Abdullah has had more trouble adjusting to life in Delhi. He finds the language barrier even more difficult to deal with than Tarikh does, since he barely knows any English or Hindi. “I left my home in Damascus because the entire country was in dire straits; but even here, I don’t know anybody, and I’m facing just as many troubles,” he said. “I don’t like it here at all. But I’m helpless, what can I do?”
In Abdullah’s ideal world, he would migrate to the United States. In India, he said, “there are no facilities. Even if you work for 24 hours a day, you can’t earn enough to take care of your children—everything is so expensive.” Also, he said, “Indians don’t like my food, because they eat such spicy food. I can make at least 80 types of Arabic food, but unfortunately, I have to limit myself to four, five types of dishes. It’s very frustrating.” He told me he has applied for a US visa, but has not heard back.
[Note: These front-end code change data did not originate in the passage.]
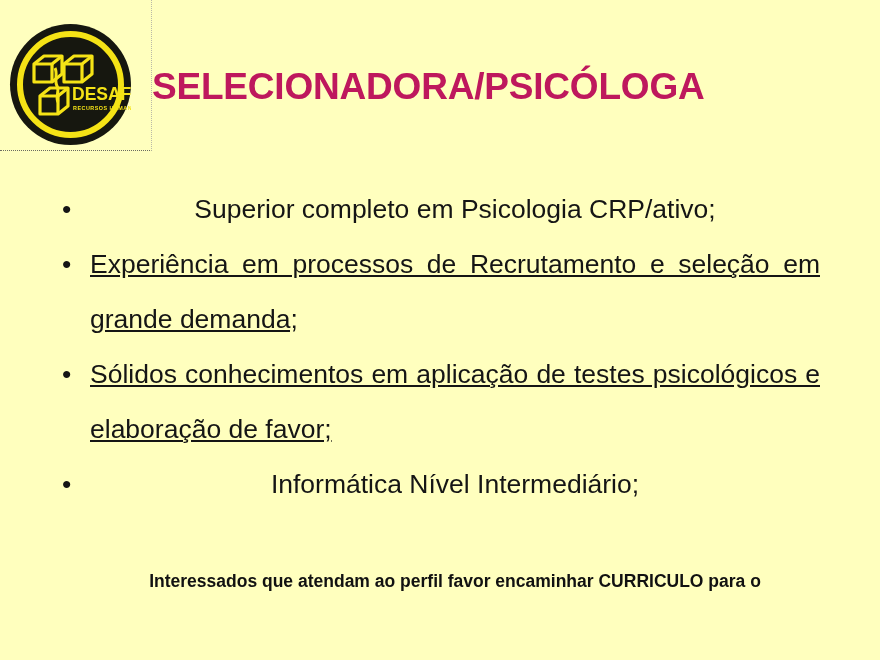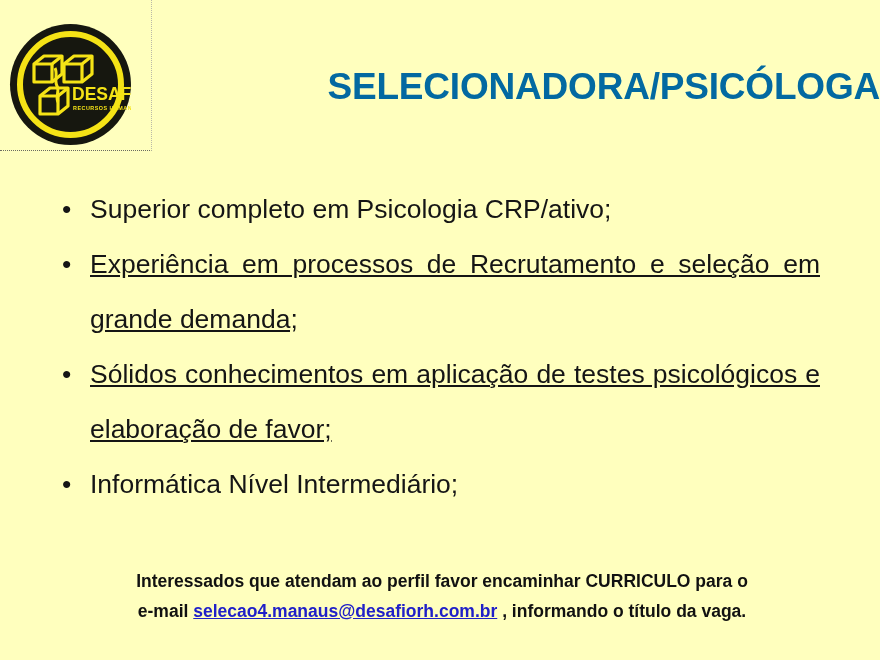--- a/index.html
+++ b/index.html
@@ -65,24 +65,24 @@
     height: 121px;
   }
   .logo-svg { display: block; }
 
   
   .title {
     position: absolute;
     left: 152px;
     top: 68px;
     width: 728px;
-    text-align: right;
+    text-align: left;
     font-size: 37px;
     font-weight: bold;
-    color: #0369a1;
+    color: #be185d;
     letter-spacing: -0.2px;
     line-height: 1.05;
     white-space: nowrap;
   }
 
   
   .bullets {
     position: absolute;
     left: 58px;
     top: 182px;
@@ -108,27 +108,27 @@
   }
   .bullet-item .btext {
     display: block;
   }
   .bullet-item.justified .btext {
     text-align: justify;
     text-align-last: left;
     text-decoration: underline;
   }
   .bullet-item.single .btext {
-    text-align: left;
+    text-align: center;
   }
 
   
   .footer {
     position: absolute;
-    left: 52px;
+    left: 65px;
     top: 566px;
     width: 780px;
     text-align: center;
     font-size: 17.5px;
     font-weight: bold;
     color: #111111;
     line-height: 30px;
   }
   .footer-line { display: block; white-space: nowrap; }
   .email-link {
@@ -193,16 +193,15 @@
 
     <div class="bullet-item single">
       <span class="dot">•</span>
       <span class="btext">Informática Nível Intermediário;</span>
     </div>
 
   </div>
 
   <div class="footer">
     <span class="footer-line">Interessados que atendam ao perfil favor encaminhar  CURRICULO para o</span>
-    <span class="footer-line"><span>e-mail </span><a class="email-link" href="#">selecao4.manaus@desafiorh.com.br</a><span> , informando o título da vaga.</span></span>
   </div>
 
 </div>
 
 </body></html>

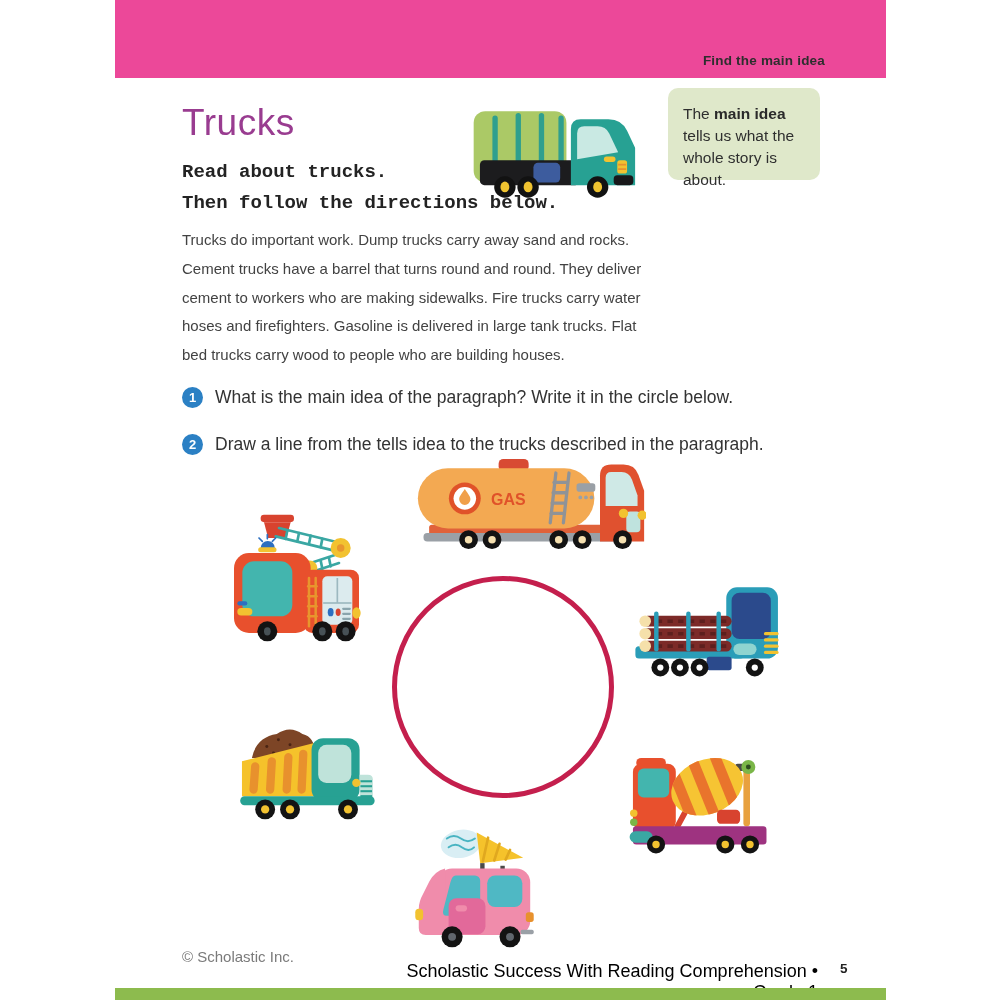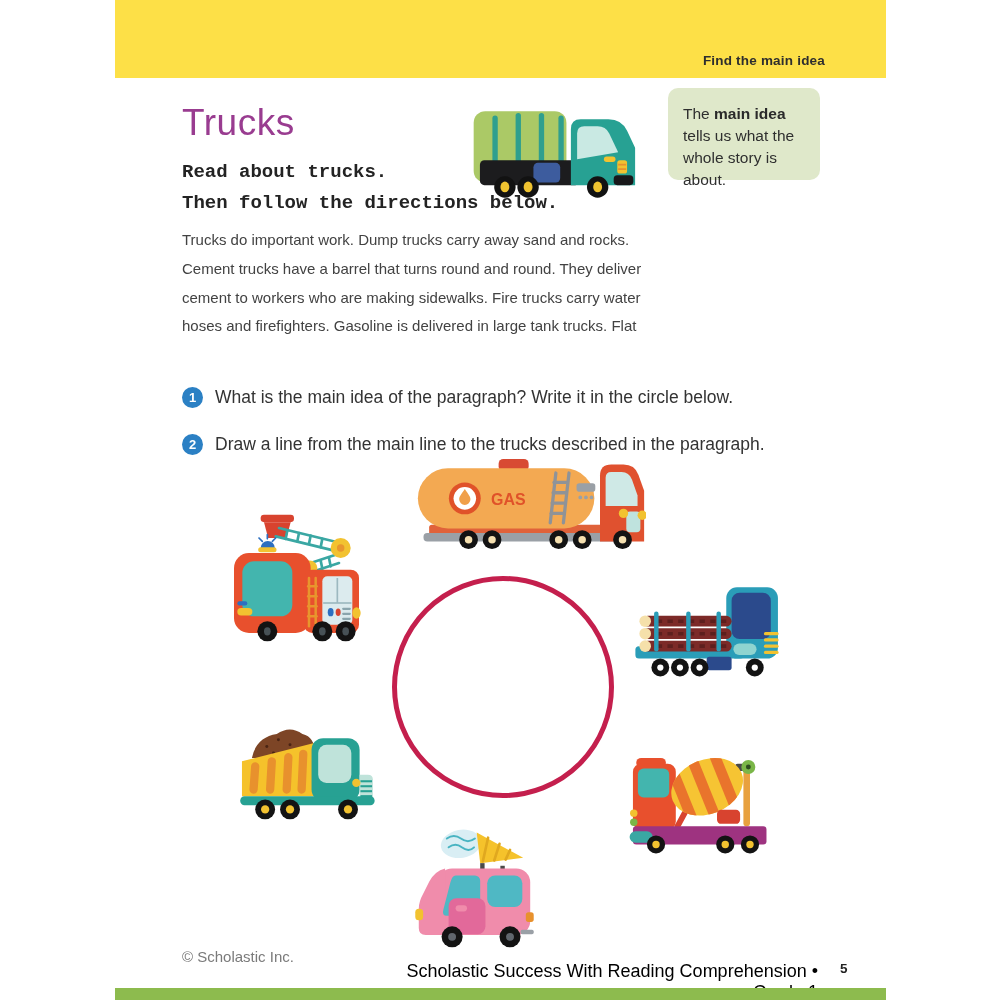--- a/index.html
+++ b/index.html
@@ -1,20 +1,20 @@
 <!DOCTYPE html>
 <html><head>
 <meta charset="utf-8">
 <style>
   html,body{margin:0;padding:0;background:#fff;}
   .canvas{position:relative;width:1000px;height:1000px;background:#ffffff;
           font-family:"Liberation Sans",sans-serif;overflow:hidden;color:#3e3e3e;}
   .abs{position:absolute;}
 
-  .top-bar{left:115px;top:0;width:771px;height:78px;background:#fde047;
+  .top-bar{left:115px;top:0;width:771px;height:78px;background:#ec4899;
            display:flex;align-items:flex-end;justify-content:flex-end;box-sizing:border-box;
            padding:0 61px 10px 0;}
   .skill-label{font-size:13.5px;font-weight:bold;color:#2e2e2e;letter-spacing:.2px;}
 
   .page-title{left:182px;top:102px;font-size:37px;font-weight:normal;color:#993c90;letter-spacing:.5px;}
   .intro{left:182px;top:157px;font-size:19px;font-weight:bold;color:#232323;line-height:31px;font-family:Liberation Mono, monospace;}
 
   .callout{left:668px;top:88px;width:152px;height:92px;background:#dfe8ca;border-radius:10px;
            box-sizing:border-box;padding:15px 12px 0 15px;font-size:15.5px;line-height:22px;color:#2f2f2f;}
   .callout b{font-weight:bold;color:#2a2a2a;}
@@ -89,29 +89,30 @@
 
   <div class="abs callout">
     <span>The </span><b>main idea</b><span> tells us what the whole story is about.</span>
   </div>
 
   <div class="abs paragraph">
     <div>Trucks do important work. Dump trucks carry away sand and rocks.</div>
     <div>Cement trucks have a barrel that turns round and round. They deliver</div>
     <div>cement to workers who are making sidewalks. Fire trucks carry water</div>
     <div>hoses and firefighters. Gasoline is delivered in large tank trucks. Flat</div>
+    <div>bed trucks carry wood to people who are building houses.</div>
   </div>
 
   <div class="abs direction dir-1">
     <span class="badge">1</span>
     <span class="dir-text">What is the main idea of the paragraph? Write it in the circle below.</span>
   </div>
   <div class="abs direction dir-2">
     <span class="badge">2</span>
-    <span class="dir-text">Draw a line from the main line to the trucks described in the paragraph.</span>
+    <span class="dir-text">Draw a line from the tells idea to the trucks described in the paragraph.</span>
   </div>
 
   <div class="truck t-gas">
     <svg viewBox="0 0 245 100">
       <rect x="88" y="2" width="32" height="13" rx="5" fill="#d84a33"></rect>
       <rect x="14" y="72" width="188" height="11" rx="3" fill="#e0623a"></rect>
       <rect x="8" y="81" width="212" height="9" rx="4" fill="#9aa0a6"></rect>
       <rect x="2" y="12" width="188" height="64" rx="32" fill="#f3a952"></rect>
       <circle cx="52" cy="44" r="17" fill="#e05229"></circle>
         <circle cx="52" cy="44" r="12" fill="#ffffff"></circle>

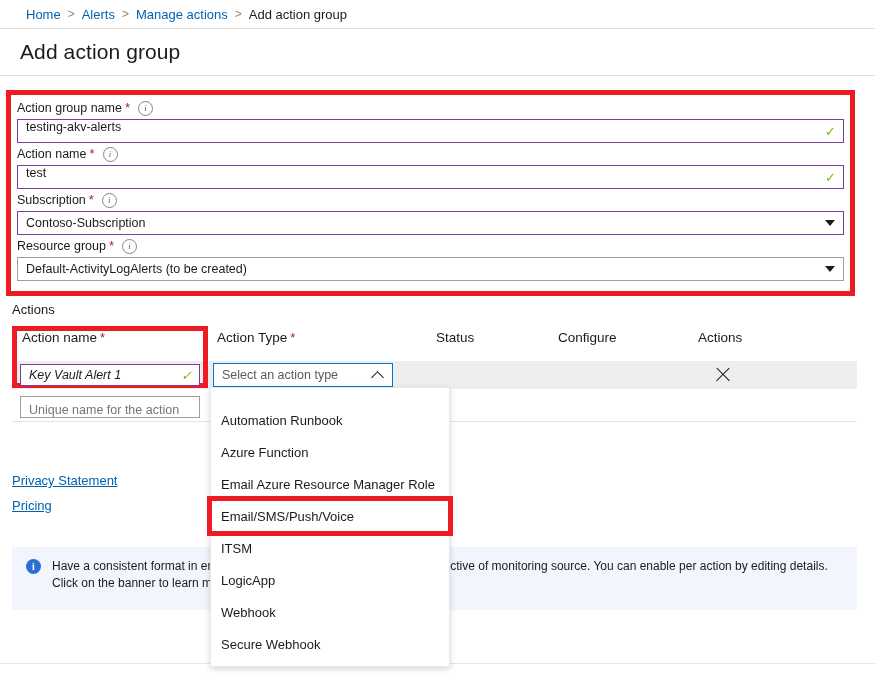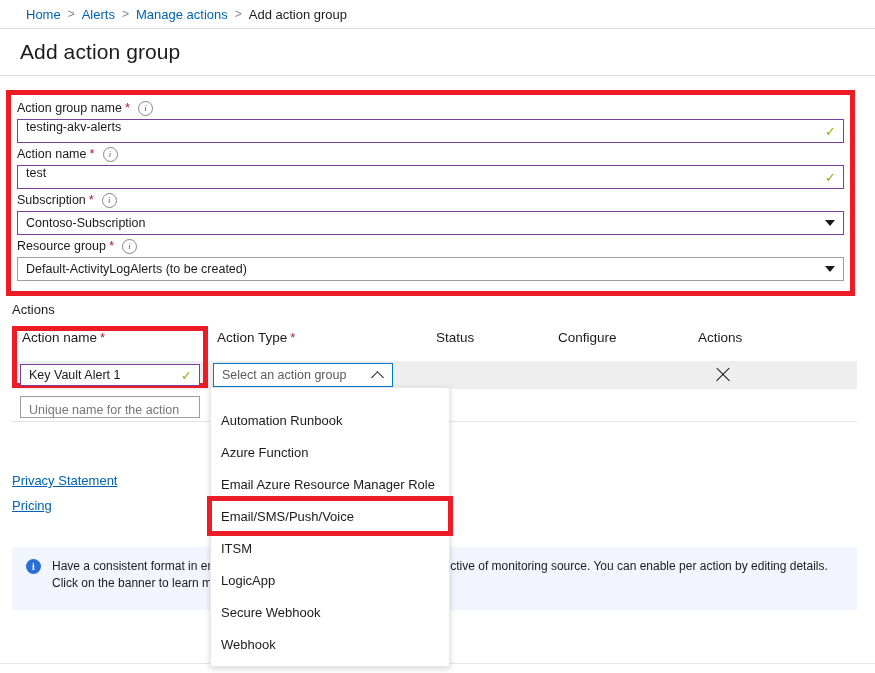--- a/index.html
+++ b/index.html
@@ -215,20 +215,21 @@
     width: 180px;
     height: 22px;
     box-sizing: border-box;
     border: 1px solid #7a3e9d;
     background: #ffffff;
     display: flex;
     align-items: center;
     padding: 0 22px 0 8px;
     font-size: 12.5px;
     color: #1b1b1b;
+    font-style: italic;
   }
   .actionname-input2 {
     position: absolute;
     left: 20px;
     top: 396px;
     width: 180px;
     height: 22px;
     box-sizing: border-box;
     border: 1px solid #a19f9d;
     background: #ffffff;
@@ -466,21 +467,21 @@
 <div class="actionname-input">
   <span>Key Vault Alert 1</span>
   <span class="check-ok">✓</span>
 </div>
 
 <div class="actionname-input2">
   <span>Unique name for the action</span>
 </div>
 
 <div class="type-combo">
-  <span>Select an action group</span>
+  <span>Select an action type</span>
   <span class="caret-up"></span>
 </div>
 
 <div class="delete-x"></div>
 
 <div class="links">
   <a>Privacy Statement</a>
   <a>Pricing</a>
 </div>
 
@@ -489,17 +490,17 @@
   <span class="info-text">Have a consistent format in email notification and webhook payload irrespective of monitoring source. You can enable per action by editing details. Click on the banner to learn more.</span>
 </div>
 
 <div class="dropdown">
   <div class="dd-item">Automation Runbook</div>
   <div class="dd-item">Azure Function</div>
   <div class="dd-item">Email Azure Resource Manager Role</div>
   <div class="dd-item highlighted">Email/SMS/Push/Voice</div>
   <div class="dd-item">ITSM</div>
   <div class="dd-item">LogicApp</div>
+  <div class="dd-item">Webhook</div>
   <div class="dd-item">Secure Webhook</div>
-  <div class="dd-item">Webhook</div>
 </div>
 
 <div class="bottom-rule"></div>
 
 </body></html>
When I first met Abdullah, it was rush hour at Asharq al-Awsat. Each day, the Palestinian embassy places an order with the restaurant for mansaf—an elaborate dish of lamb cooked on top of a layer of flatbread and rice in a yoghurt-based sauce, decorated with pine nuts and almonds. His enthusiasm was palpable as he spun around the kitchen, grilling meat, assigning tasks to employees, bringing various dishes to boil.
But, shortly after that, during a smoke break outside the restaurant, he confessed, “Honestly, here, I am just going about my days, not even living. I am barely existing, with no end in sight.”